*Quoted text:*
::::

It was, said cinema owners, unfair. The studios and distributors would get all the benefit from digital cinema – but the cinemas were expected to pay substantial sums for the equipment that would enable it to become a reality. “But,” replied the studios and distributors, “with digital cinema systems, you’ll be able to show much more than just Hollywood movies. You can become a multipurpose entertainment centre – and think of how much money that will make you!”
The cinema owners didn’t buy that argument, and continued to resist. It wasn’t until agreement on the so-called Virtual Print Fee – in effect an arrangement that saw distributors contribute to the cost – that D-Cinema began to achieve momentum and mass.
The discussion on what the future of cinemas might hold did, however, increase the focus on two areas that had historically not received much attention. One area was what became known as ‘alternative content’ – anything that could be shown on a screen, but that wasn’t a Hollywood movie. The other was the concept of ‘e-cinema’ – the use of electronic projection and audio technology to deliver that alternative content. Ten years on from the first digital cinema installation, what happened?

::::

*Data section:*
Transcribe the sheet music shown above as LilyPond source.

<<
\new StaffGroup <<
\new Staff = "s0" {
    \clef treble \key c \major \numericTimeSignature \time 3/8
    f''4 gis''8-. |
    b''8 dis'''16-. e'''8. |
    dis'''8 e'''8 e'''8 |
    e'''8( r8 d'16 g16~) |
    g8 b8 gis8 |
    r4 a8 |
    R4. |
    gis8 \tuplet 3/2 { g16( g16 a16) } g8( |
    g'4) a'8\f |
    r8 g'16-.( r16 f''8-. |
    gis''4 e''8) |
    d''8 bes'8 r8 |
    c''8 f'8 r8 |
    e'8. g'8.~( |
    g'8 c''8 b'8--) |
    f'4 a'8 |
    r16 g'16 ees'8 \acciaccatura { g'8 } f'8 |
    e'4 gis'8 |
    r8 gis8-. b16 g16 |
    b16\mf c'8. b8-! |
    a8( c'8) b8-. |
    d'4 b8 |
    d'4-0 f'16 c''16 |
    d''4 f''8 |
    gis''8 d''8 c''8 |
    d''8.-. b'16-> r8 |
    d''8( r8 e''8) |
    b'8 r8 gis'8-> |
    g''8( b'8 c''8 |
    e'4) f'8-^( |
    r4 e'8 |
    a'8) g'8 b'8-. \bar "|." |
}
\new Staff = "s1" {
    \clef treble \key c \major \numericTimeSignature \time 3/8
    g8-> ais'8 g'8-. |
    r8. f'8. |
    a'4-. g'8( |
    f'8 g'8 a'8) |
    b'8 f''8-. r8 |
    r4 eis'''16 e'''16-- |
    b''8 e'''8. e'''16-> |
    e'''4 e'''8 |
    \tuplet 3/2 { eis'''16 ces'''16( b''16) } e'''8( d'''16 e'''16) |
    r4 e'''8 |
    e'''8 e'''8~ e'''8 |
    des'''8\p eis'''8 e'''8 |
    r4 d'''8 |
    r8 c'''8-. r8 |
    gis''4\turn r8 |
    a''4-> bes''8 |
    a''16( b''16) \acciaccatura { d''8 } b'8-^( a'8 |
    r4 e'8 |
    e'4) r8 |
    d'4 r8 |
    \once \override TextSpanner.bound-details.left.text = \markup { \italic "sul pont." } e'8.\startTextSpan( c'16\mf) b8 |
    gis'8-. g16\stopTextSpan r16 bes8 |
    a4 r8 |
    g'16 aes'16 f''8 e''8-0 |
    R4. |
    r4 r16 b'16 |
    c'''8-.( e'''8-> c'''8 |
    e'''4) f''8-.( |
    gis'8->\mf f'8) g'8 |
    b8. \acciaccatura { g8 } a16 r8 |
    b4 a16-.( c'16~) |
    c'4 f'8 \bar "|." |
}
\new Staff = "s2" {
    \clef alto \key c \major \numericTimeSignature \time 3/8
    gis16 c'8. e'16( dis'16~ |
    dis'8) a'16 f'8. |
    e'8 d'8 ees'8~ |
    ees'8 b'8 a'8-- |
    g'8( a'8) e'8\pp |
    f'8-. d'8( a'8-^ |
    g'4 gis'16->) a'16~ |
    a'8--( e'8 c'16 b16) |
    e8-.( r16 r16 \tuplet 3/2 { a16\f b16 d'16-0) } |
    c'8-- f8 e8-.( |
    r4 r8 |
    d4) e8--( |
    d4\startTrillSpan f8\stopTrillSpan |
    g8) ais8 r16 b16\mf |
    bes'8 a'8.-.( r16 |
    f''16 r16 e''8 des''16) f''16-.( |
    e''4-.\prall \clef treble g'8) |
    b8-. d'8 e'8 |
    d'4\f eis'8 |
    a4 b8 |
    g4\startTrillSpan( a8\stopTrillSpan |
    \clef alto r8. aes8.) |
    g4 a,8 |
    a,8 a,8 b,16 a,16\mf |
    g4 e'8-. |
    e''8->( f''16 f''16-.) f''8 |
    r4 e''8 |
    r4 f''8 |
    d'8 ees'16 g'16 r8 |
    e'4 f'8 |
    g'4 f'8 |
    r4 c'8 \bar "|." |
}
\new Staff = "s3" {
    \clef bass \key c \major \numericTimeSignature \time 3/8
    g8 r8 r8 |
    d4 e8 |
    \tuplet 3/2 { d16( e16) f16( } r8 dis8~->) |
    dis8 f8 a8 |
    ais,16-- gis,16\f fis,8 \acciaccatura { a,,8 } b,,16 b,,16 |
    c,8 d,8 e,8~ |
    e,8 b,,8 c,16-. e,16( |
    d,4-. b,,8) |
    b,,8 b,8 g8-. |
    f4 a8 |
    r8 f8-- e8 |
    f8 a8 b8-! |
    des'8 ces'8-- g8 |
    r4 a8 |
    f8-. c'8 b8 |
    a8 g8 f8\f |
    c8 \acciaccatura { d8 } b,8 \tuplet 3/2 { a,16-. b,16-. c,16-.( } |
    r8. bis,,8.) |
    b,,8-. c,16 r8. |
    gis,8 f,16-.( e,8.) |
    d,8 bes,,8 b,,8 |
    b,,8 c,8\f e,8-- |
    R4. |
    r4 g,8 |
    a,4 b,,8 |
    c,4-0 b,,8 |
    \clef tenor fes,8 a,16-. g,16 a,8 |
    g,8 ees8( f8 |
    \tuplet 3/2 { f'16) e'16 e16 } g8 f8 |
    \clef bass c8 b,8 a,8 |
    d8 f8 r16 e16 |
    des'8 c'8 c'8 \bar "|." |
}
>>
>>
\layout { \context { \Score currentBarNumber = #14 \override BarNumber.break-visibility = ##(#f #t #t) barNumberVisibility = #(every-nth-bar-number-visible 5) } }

::::

*What you will do:*
Copy out the digital cinema passage word for word, from its first sentence through its last.

*Answer to the exercise:*
It was, said cinema owners, unfair. The studios and distributors would get all the benefit from digital cinema – but the cinemas were expected to pay substantial sums for the equipment that would enable it to become a reality. “But,” replied the studios and distributors, “with digital cinema systems, you’ll be able to show much more than just Hollywood movies. You can become a multipurpose entertainment centre – and think of how much money that will make you!”
The cinema owners didn’t buy that argument, and continued to resist. It wasn’t until agreement on the so-called Virtual Print Fee – in effect an arrangement that saw distributors contribute to the cost – that D-Cinema began to achieve momentum and mass.
The discussion on what the future of cinemas might hold did, however, increase the focus on two areas that had historically not received much attention. One area was what became known as ‘alternative content’ – anything that could be shown on a screen, but that wasn’t a Hollywood movie. The other was the concept of ‘e-cinema’ – the use of electronic projection and audio technology to deliver that alternative content. Ten years on from the first digital cinema installation, what happened?